Mr. Peek-a-Boo or Garou-Garou, le Passe-muraille (often shortened to just Le Passe-muraille) is a 1951 French superhero comedy film, directed by Jean Boyer. The film is based on the 1941 short story Le Passe-muraille by Marcel Aymé about a "man who could walk through walls". The film premiered on 6 April 1951.

==Plot==
Léon, a simple civil servant, who has the unusual ability to walk through walls, falls madly in love with a hotel thief by the name of Susan. He poses as the notorious gangster Garou-Garou to attempt to woo her affections, but is arrested and sent to prison. As a prisoner he annoys the guards by walking in and out of his cell, and keeps asking Susan to cease her criminal way of life.

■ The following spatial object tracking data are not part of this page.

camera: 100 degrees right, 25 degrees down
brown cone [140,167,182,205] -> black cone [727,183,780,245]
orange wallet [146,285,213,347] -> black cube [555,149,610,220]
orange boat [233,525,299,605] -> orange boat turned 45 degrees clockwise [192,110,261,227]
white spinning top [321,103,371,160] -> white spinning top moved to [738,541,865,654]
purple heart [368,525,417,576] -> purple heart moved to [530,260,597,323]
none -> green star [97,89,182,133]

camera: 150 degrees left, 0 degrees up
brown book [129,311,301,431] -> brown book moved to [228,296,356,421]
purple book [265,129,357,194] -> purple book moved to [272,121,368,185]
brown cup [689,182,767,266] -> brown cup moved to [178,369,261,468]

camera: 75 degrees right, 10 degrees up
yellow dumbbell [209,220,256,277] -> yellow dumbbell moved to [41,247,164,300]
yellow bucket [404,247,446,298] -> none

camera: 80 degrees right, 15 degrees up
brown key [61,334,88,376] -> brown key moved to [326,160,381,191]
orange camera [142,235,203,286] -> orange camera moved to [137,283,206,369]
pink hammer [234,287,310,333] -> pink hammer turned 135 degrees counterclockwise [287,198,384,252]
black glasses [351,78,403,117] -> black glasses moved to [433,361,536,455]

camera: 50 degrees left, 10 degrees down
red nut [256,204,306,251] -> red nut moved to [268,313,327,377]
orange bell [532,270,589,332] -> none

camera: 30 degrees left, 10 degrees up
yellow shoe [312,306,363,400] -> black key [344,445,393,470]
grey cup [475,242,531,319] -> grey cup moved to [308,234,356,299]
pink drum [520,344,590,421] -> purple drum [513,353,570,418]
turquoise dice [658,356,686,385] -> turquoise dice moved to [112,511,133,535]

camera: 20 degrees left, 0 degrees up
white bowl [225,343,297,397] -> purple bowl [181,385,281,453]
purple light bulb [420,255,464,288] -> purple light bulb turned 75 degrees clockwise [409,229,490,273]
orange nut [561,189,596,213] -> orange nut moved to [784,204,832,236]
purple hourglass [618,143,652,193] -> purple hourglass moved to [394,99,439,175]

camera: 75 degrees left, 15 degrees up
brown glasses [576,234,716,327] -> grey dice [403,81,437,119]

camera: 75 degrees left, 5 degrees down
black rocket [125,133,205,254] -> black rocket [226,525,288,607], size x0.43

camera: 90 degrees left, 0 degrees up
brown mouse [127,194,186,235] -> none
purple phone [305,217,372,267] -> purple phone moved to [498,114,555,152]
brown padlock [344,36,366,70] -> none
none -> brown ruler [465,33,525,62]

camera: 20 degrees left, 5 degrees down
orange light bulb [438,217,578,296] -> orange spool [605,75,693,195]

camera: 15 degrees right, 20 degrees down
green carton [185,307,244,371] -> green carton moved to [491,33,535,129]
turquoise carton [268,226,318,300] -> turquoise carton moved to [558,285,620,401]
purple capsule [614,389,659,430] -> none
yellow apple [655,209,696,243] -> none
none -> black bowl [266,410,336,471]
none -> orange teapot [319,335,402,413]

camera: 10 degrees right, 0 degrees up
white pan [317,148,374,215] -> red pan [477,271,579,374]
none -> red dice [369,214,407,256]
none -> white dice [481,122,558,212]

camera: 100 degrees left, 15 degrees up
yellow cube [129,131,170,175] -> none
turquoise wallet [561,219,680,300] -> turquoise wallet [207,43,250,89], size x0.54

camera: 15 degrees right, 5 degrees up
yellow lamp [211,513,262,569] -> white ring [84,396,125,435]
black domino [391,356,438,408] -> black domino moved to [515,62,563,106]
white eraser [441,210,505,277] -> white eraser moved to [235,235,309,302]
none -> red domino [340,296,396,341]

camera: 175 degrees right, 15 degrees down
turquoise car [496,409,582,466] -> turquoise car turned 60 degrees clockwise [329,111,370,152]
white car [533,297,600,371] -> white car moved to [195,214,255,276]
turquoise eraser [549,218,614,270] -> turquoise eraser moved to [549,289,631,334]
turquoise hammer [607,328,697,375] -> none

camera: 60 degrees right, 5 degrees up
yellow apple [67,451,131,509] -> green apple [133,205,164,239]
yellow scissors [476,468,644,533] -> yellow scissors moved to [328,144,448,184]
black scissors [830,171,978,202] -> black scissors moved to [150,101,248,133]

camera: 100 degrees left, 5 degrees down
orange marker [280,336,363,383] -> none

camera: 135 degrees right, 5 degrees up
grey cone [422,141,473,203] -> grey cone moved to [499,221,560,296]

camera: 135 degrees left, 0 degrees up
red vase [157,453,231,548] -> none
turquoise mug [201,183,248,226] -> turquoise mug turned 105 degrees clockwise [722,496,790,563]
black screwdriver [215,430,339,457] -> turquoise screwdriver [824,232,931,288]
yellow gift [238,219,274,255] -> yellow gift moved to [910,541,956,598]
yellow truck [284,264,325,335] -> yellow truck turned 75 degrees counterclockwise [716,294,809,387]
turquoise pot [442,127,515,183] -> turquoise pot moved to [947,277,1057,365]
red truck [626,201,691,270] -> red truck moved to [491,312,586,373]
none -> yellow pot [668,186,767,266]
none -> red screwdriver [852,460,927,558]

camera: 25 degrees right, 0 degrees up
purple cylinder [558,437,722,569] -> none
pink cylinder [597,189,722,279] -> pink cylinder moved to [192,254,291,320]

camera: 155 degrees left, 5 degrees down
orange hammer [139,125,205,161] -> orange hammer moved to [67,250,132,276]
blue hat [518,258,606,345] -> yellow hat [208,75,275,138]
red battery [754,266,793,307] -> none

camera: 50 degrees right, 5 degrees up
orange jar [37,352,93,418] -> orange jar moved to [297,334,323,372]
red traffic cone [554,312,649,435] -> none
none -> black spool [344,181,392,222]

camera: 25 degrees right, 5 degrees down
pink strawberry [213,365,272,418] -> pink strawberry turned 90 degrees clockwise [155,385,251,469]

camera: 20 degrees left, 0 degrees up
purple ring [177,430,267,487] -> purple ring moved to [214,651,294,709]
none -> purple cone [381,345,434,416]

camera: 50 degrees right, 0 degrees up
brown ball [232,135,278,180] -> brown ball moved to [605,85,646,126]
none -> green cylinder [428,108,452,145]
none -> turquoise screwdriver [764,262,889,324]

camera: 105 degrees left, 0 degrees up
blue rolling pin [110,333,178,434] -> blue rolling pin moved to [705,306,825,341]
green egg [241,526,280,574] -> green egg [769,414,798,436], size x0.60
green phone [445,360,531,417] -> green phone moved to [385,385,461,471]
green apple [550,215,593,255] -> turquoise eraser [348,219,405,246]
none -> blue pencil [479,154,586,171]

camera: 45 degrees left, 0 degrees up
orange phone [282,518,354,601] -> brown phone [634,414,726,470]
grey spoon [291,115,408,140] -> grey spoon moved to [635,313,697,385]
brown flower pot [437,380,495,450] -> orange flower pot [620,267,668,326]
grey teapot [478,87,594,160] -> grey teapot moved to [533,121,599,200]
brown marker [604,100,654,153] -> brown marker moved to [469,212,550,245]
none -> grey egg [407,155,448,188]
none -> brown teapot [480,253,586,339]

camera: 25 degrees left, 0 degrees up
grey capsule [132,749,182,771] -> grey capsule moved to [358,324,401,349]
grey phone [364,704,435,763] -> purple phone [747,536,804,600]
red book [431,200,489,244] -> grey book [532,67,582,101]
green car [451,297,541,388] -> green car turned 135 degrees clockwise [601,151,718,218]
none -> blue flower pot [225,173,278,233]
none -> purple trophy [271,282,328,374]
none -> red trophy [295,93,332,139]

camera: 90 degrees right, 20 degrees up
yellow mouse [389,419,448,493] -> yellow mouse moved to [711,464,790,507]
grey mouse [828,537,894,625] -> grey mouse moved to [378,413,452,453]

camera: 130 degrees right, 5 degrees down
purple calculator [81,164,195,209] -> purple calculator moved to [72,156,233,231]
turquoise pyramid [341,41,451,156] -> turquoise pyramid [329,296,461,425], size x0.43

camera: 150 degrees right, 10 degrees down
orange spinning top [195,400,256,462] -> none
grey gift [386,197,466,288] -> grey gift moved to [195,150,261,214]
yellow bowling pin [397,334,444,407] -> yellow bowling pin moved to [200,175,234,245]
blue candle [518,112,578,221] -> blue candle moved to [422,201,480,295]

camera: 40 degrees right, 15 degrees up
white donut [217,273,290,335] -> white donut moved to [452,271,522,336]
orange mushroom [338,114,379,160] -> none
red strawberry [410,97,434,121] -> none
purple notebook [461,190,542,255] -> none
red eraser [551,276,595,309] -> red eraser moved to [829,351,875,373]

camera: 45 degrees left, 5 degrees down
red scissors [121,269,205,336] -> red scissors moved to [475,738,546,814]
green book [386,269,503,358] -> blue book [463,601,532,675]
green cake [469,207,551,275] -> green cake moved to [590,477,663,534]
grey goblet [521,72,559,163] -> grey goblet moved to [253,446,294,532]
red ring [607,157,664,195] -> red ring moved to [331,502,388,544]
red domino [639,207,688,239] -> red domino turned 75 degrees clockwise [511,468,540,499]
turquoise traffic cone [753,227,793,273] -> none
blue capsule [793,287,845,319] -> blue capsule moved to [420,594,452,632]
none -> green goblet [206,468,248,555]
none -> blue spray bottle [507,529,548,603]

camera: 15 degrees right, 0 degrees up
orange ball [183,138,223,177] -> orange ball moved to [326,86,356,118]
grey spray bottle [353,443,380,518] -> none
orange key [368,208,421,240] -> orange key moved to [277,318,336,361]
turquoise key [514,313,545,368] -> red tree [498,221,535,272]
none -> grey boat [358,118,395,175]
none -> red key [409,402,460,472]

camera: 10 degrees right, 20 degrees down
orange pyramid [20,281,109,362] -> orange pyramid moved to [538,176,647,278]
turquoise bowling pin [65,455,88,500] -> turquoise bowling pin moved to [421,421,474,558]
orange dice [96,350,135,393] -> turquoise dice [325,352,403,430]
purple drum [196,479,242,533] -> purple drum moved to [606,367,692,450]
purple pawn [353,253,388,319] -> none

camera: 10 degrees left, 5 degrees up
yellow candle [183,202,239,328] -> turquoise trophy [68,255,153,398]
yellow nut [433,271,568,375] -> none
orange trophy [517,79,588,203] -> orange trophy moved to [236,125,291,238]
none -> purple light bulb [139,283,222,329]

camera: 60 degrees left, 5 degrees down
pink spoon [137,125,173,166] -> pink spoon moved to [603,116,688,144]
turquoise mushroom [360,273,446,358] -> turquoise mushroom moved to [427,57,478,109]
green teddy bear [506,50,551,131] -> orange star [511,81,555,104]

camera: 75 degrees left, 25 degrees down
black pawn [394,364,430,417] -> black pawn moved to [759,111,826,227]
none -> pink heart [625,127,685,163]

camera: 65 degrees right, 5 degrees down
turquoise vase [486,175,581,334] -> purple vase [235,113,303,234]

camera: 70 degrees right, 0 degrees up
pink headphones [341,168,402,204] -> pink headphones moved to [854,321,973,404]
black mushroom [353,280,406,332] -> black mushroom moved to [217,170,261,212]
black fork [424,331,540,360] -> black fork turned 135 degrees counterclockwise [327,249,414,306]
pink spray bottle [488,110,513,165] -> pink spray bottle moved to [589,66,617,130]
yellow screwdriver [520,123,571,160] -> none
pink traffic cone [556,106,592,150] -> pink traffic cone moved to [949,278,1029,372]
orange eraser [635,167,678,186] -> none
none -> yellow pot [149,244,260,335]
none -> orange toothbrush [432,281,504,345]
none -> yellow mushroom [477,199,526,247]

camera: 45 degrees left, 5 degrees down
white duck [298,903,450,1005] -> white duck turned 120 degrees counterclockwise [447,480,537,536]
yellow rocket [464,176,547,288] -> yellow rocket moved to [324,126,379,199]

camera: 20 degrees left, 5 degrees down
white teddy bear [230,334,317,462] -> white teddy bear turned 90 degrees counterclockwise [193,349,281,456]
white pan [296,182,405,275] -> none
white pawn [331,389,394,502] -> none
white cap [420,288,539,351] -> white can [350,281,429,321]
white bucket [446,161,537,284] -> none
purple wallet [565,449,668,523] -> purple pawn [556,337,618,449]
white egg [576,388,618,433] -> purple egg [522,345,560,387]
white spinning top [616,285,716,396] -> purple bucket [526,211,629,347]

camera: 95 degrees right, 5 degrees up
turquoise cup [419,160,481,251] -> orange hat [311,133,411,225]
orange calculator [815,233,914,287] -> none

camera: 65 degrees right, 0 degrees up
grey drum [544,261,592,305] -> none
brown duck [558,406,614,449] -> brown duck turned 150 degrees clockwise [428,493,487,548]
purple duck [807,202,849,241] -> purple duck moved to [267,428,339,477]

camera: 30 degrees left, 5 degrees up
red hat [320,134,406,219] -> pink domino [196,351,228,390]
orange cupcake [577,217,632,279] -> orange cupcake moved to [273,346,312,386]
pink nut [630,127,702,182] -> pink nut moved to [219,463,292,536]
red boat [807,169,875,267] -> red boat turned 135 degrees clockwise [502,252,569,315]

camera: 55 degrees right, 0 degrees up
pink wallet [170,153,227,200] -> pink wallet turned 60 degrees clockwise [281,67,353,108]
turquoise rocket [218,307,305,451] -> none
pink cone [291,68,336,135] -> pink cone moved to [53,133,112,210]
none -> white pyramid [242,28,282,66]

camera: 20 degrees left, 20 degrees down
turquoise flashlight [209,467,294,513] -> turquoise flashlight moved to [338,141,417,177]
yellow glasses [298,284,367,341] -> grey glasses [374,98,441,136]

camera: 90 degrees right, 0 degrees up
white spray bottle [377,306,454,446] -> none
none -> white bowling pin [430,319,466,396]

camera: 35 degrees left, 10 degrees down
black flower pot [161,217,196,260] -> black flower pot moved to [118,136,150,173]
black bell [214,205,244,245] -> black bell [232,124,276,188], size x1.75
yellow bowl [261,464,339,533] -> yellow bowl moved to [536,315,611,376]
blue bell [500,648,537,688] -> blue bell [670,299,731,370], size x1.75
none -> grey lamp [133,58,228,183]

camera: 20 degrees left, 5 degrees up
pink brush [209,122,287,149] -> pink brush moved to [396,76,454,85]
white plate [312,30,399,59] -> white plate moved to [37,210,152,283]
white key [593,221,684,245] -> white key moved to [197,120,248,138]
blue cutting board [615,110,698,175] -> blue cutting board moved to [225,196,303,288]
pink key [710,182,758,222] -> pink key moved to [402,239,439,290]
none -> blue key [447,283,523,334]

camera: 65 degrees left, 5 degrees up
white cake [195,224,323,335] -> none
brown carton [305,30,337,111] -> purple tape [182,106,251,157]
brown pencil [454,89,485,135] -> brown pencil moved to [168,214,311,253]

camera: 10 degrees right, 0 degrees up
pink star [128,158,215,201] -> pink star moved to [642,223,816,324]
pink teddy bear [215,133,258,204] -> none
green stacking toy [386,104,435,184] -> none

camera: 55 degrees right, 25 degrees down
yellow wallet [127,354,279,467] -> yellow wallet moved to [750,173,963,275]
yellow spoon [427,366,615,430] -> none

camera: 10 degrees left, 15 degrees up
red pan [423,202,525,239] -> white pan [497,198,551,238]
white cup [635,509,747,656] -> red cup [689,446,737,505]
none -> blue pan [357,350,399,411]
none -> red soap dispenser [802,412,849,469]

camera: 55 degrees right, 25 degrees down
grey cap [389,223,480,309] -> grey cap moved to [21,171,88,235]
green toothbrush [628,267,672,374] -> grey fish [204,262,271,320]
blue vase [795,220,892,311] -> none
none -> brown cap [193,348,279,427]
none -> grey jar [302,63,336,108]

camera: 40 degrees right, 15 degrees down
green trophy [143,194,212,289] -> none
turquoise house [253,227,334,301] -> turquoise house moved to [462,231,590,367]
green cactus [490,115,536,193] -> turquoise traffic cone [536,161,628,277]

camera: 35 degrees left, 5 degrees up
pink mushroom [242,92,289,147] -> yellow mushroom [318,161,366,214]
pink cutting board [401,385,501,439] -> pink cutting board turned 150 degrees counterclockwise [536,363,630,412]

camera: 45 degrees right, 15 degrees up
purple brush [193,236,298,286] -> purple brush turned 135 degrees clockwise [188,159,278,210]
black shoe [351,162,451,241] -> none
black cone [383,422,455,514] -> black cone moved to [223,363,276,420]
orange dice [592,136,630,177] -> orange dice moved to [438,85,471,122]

As fundamentally being an honest and law-abiding citizen, he eventually handles back everything he has stolen, is acquitted by the court, and becomes famous and respected. When he learns that Susan is planning to return to England and start a new life, he decides to confess his emotions to her. However, the couple is interrupted by a sudden rush of journalists. Trying to escape in a building, they get cornered on a corridor, and Léon pushes Susan through a nearby wall. But by doing this, he loses his own wall-walking ability, and the film concludes.

==Overview==
Le Passe-muraille launched the film career of its star, Bourvil, who at the time was only known as a stage comic and singer. Bourvil plays the character of Léon, an ordinary man of the street with particular affection for women, especially Joan Greenwood's character, Susan.

The film is noted for its surprising quality of the special effects which were in their infancy at the time this film was made. The film was released in black and white although a colour version of the film also exists.